- [Aim of the task]:
Go over the records and copy every line with the string "viajar".

┌─ Dataset records

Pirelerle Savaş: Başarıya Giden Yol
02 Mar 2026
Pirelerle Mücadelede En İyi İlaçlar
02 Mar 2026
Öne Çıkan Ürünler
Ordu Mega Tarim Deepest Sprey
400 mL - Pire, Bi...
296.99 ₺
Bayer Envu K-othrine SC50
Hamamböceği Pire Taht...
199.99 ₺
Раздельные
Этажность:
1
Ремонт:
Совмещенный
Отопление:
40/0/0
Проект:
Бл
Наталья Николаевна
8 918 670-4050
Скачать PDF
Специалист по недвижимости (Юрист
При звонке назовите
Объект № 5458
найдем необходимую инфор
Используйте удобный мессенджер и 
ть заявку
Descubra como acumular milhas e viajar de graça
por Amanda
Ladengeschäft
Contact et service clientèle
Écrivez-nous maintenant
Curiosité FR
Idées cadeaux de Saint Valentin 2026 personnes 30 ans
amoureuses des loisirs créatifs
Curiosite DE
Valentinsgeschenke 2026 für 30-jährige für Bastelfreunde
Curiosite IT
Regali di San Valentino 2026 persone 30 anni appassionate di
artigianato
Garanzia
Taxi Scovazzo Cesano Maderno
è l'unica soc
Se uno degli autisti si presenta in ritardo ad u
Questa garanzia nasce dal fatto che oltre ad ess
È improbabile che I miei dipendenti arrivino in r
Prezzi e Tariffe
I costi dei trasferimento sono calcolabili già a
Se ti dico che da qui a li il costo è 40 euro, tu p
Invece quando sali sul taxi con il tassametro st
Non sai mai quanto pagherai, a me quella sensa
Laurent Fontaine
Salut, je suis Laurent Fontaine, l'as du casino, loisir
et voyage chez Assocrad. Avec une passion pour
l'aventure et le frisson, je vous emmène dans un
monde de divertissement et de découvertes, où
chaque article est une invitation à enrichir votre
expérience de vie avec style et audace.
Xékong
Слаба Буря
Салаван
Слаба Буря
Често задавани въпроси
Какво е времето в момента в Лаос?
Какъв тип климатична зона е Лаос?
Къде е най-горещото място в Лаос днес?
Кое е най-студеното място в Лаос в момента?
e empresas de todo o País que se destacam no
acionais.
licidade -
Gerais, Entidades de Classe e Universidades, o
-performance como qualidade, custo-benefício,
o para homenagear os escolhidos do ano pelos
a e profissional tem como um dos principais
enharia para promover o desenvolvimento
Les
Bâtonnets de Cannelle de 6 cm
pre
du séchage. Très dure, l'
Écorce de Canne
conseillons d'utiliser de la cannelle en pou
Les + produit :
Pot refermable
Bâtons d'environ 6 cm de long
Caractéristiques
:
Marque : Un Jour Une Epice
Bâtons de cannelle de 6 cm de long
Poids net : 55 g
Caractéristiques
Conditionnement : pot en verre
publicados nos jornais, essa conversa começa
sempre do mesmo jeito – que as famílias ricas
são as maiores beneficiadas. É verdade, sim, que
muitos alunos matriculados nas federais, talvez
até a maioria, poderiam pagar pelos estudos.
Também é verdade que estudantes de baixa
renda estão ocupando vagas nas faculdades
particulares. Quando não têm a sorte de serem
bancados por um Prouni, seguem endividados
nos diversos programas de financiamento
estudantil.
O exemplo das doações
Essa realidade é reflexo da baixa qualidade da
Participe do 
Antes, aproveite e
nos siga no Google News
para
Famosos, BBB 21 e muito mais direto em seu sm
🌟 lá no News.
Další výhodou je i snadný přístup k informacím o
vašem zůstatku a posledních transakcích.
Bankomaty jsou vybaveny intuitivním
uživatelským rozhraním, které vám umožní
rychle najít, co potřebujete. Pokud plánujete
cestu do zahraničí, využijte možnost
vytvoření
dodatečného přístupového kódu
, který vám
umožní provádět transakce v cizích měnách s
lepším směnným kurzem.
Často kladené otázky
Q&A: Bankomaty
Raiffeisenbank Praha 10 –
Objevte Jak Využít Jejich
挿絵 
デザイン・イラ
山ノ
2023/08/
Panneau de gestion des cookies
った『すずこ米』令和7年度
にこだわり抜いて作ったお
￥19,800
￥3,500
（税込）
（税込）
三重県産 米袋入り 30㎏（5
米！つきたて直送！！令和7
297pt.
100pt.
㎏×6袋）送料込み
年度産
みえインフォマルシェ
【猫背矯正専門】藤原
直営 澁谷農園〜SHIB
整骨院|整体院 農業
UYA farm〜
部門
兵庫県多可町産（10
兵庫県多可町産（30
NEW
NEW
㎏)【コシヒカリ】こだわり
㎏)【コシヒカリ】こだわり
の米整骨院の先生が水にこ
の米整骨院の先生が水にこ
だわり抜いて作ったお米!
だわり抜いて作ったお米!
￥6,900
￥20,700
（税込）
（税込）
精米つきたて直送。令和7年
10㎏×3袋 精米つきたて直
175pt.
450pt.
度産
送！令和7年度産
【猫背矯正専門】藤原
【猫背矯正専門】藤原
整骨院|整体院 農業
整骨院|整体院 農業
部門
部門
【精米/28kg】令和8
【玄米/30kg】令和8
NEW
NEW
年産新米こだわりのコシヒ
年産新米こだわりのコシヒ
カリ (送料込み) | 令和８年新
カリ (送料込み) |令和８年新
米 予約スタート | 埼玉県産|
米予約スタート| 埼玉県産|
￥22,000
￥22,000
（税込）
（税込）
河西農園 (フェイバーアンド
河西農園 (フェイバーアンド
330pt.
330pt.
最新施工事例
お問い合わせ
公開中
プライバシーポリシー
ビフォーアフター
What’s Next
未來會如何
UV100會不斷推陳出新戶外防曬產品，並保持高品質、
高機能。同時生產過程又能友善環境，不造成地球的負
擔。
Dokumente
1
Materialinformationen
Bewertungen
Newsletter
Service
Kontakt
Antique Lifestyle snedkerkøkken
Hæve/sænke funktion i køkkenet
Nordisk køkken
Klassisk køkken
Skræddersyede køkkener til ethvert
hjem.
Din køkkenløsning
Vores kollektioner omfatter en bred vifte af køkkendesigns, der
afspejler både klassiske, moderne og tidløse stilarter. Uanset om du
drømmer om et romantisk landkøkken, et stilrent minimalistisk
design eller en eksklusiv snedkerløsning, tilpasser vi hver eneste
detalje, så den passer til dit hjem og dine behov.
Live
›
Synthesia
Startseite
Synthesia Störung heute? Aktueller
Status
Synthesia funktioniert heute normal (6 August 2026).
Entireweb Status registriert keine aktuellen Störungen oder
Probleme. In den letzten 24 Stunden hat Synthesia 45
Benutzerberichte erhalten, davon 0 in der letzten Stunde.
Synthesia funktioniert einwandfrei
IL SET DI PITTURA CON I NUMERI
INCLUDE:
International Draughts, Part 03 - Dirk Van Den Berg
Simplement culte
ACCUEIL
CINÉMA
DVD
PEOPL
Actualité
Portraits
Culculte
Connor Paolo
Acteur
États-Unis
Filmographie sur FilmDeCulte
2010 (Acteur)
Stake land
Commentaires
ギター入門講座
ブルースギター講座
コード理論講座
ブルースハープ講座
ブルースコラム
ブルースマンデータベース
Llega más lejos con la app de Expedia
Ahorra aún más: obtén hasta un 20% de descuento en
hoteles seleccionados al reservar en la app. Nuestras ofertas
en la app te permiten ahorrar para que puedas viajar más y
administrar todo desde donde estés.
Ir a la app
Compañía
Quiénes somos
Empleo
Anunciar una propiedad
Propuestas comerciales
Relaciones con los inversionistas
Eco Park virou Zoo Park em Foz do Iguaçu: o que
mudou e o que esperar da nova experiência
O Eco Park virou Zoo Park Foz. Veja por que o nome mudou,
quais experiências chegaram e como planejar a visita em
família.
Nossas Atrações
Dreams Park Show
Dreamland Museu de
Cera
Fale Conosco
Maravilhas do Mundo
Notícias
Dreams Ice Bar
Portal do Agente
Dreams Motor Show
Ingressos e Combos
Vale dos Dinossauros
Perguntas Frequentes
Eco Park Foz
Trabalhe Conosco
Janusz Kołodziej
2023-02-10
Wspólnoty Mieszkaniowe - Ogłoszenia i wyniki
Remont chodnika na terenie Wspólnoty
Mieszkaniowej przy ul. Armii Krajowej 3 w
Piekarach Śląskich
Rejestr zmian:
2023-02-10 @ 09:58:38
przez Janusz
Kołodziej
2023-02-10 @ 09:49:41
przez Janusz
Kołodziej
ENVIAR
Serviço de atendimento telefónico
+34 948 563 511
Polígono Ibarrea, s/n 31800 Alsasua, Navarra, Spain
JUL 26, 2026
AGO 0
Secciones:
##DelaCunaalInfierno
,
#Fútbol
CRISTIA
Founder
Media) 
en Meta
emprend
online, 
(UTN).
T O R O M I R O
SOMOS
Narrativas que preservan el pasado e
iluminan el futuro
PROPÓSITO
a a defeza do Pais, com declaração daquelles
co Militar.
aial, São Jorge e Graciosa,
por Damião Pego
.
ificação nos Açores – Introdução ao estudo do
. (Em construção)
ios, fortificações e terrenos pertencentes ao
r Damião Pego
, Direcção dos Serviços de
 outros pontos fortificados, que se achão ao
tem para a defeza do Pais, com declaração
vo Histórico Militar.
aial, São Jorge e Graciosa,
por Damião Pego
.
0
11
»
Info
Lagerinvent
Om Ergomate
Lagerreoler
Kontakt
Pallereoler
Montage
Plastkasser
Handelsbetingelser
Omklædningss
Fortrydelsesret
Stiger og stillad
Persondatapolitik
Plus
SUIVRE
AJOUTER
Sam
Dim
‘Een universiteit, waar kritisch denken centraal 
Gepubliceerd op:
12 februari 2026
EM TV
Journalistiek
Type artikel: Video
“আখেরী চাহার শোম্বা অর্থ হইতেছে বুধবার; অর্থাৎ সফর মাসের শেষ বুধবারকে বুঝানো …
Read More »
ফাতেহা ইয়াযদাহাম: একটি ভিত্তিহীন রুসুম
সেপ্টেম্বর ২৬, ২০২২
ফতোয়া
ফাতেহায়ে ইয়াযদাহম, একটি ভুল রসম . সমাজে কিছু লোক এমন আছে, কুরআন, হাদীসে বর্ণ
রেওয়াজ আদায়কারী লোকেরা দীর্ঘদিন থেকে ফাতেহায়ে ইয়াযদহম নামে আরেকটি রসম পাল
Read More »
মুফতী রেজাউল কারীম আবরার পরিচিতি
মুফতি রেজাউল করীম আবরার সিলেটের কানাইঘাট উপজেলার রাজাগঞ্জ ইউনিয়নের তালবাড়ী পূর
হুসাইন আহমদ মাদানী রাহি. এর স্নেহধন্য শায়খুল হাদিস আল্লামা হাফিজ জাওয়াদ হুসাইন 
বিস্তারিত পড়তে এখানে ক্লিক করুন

└─

- [Exercise response]:
Descubra como acumular milhas e viajar de graça
en la app te permiten ahorrar para que puedas viajar más y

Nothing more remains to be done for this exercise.